In einem Jahr, das von wirtschaftlichen Herausforderungen geprägt war, konnte Transgourmet Österreich dennoch einen beachtlichen Netto-Umsatz von 910,2 Millionen Euro im Jahr 2025 erzielen. Dies entspricht einer Umsatzsteigerung von 1,6 Prozent, was rund 14,5 Millionen Euro ausmacht. Geschäftsführer Thomas Panholzer und Manfred Hayböck betonen, dass dieses Ergebnis stark ist, gerade in einem Jahr, das für viele Gastronomiebetriebe von Zurückhaltung und Kalkulation geprägt war.

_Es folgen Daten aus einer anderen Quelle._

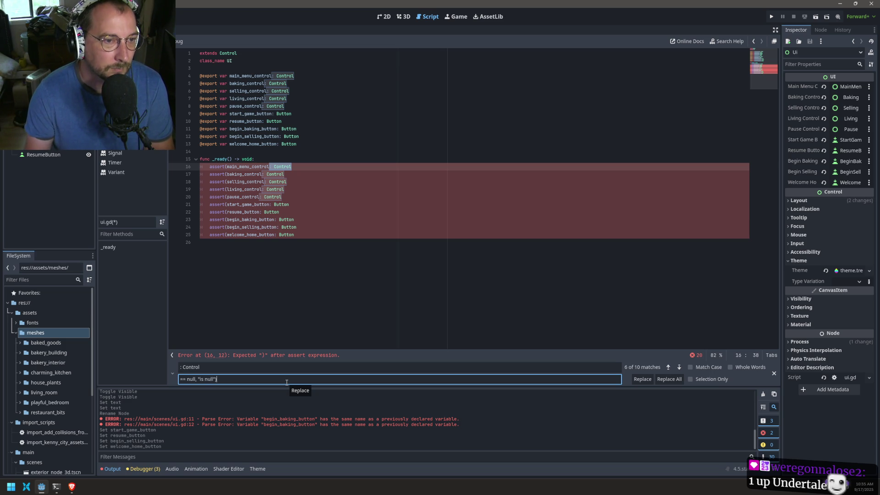
click(641, 379)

Besonders auffällig ist, dass mittlerweile 70 Prozent des Umsatzes durch die Zustellung generiert werden.

Transgourmet betreibt in Österreich 17 Abhol- und Zustellstandorte und beschäftigt 2.195 Mitarbeitende, darunter 70 Lehrlinge. Das Unternehmen beliefert über 86.000 Kunden und hat in den letzten Jahren eine klare Ausrichtung auf günstigere Produkte und Eigenmarken gefunden. So verzeichnete die Eigenmarke Economy einen Umsatzanstieg von 23 Prozent. Auch die Bio-Umsätze stiegen um mehr als 12 Prozent, während die Bio-Eigenmarke Natura um fast 22 Prozent wuchs. Im Jahr 2025 investierte Transgourmet 50 Millionen Euro in den Standort Österreich, mit weiteren Investitionen in zweistelliger Millionenhöhe für das Jahr 2026 geplant.

Herausforderungen und Perspektiven

Die Geschäftsführer geben zu, dass das Jahr 2025 nicht ohne Herausforderungen war. Preisdruck, steigende Kosten und eine zurückhaltende Kundschaft machten den Unternehmen das Leben schwer. Dennoch zog das Geschäft gegen Jahresende deutlich an. Ein neuer Zustellstandort in Innsbruck-Kematen soll im Herbst eröffnet werden, während der geplante Standort Wien-West aufgegeben wurde, was rund 250 Arbeitsplätze betraf. Transgourmet setzt auch auf Nachhaltigkeit, investiert in Elektro-LKW und Klimatechnik und erhielt als erster heimischer Lebensmittel-Großhändler die EcoVadis-Bronze-Medaille.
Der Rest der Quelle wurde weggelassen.